Task item
For this exercise, return the line containing "80 Wall Balls" and every line after it through the end of the records below, without alteration.

Items from a dataset:
——————————

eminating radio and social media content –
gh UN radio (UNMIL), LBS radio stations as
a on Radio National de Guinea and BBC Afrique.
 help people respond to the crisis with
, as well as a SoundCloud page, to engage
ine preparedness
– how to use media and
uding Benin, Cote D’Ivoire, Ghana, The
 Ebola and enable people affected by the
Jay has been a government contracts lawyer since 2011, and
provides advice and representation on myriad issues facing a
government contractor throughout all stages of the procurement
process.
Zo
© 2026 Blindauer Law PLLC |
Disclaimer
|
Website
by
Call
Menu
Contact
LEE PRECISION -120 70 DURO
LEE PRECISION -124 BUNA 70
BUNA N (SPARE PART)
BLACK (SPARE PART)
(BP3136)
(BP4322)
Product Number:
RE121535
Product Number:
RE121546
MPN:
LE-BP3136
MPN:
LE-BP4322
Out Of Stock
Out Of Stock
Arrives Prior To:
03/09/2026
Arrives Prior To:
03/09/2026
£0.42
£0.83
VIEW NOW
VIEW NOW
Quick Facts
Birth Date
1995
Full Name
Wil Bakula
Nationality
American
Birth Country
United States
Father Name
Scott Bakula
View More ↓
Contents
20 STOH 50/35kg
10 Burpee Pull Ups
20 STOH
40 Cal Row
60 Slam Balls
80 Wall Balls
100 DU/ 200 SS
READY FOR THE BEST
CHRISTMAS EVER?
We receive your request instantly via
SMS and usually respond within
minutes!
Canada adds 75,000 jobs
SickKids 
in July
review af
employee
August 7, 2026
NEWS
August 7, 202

——————————

Exercise result
80 Wall Balls
100 DU/ 200 SS
READY FOR THE BEST
CHRISTMAS EVER?
We receive your request instantly via
SMS and usually respond within
minutes!
Canada adds 75,000 jobs
SickKids 
in July
review af
employee
August 7, 2026
NEWS
August 7, 202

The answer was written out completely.